Tuesday, February 05, 2013
yes, you heard that right
And no, I wasn't kidding yesterday when I posted the idea of a significant increase in Social Security benefits as a tonic for our ailing economy. But when I posted it on my usual discussion group, you'd have thought I was throwing rocks at Jesus or something.
With one possible exception, this little idea was a total non-starter. But I'm telling you, a lot the people who see it is a non-starter today are going to realize some time in the next few weeks that it's a no-brainer -- excellent social policy combined with Keynesian economics -- you know, the kind of econ that actually works.
I'm always surprised (although I shouldn't be) at how people respond to unorthodox proposals with a certain amount of fear, showing just how much the usual responses are shaped and limited by corporate propoganda delivered via TV and other media. The public is so throroughly conditioned to think a certain way that they're not even aware of the conditioning.

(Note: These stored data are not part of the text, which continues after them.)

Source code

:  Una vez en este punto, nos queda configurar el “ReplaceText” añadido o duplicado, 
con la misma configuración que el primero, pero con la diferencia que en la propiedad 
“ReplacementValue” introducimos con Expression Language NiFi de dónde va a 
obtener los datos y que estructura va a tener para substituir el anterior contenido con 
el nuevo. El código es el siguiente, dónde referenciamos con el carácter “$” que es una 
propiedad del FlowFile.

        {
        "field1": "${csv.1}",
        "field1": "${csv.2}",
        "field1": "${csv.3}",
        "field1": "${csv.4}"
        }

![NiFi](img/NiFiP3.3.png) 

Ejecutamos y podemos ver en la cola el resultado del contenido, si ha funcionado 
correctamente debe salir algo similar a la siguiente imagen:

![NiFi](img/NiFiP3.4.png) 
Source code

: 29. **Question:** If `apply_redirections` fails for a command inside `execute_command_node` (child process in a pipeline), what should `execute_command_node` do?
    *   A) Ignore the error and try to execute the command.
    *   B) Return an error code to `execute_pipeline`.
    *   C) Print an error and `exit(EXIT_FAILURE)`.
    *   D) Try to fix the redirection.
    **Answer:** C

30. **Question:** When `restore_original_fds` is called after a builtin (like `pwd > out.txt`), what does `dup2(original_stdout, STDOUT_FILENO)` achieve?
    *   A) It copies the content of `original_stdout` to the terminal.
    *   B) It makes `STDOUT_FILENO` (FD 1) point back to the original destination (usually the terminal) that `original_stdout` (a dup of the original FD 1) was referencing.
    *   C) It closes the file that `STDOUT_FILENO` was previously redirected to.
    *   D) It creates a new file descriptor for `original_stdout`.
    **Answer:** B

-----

And the conditioned responses in this case are: 1) the deficit is scary and out of control; 2) austerity is the the way to fight it, and (my own personal favorite) 3) you can't raise Social Security befefits because if you do, somebody will get a free lunch!
I don't think I have to remind anybody that Social Security has nothing to do with Teh Deficit. I will remind you that we're paying for this as we go, by raising payroll taxes as well as lifting the cap.
And look, this is real simple. Untold thousands of little old ladies who live on $1200/mo social security have to decide, at the end of every month, whether they'll buy food for those last few days or medicine. If beneftis go up 20%, those same people would get $1440, which is not a huge windfall, but enough to make a real difference in their lives and in the economy, because virtually the entire amount of the increase will get spent, on bills, medical services, and groceries.
Meanwhile, a few hedge-fund managers would have to "get by" on a few million less, because of their greater participation in the payroll tax -- Millions that may be partially re-invested, but are more likely to end up hoarded in off-shore bank accounts. Justice would be served all around.
The campaign to make this happen begins today. It's not the cure for a bad economy, but is a part of that cure, the only social policy that makes sense at this point, and I can't wait until Krugman gets behind this.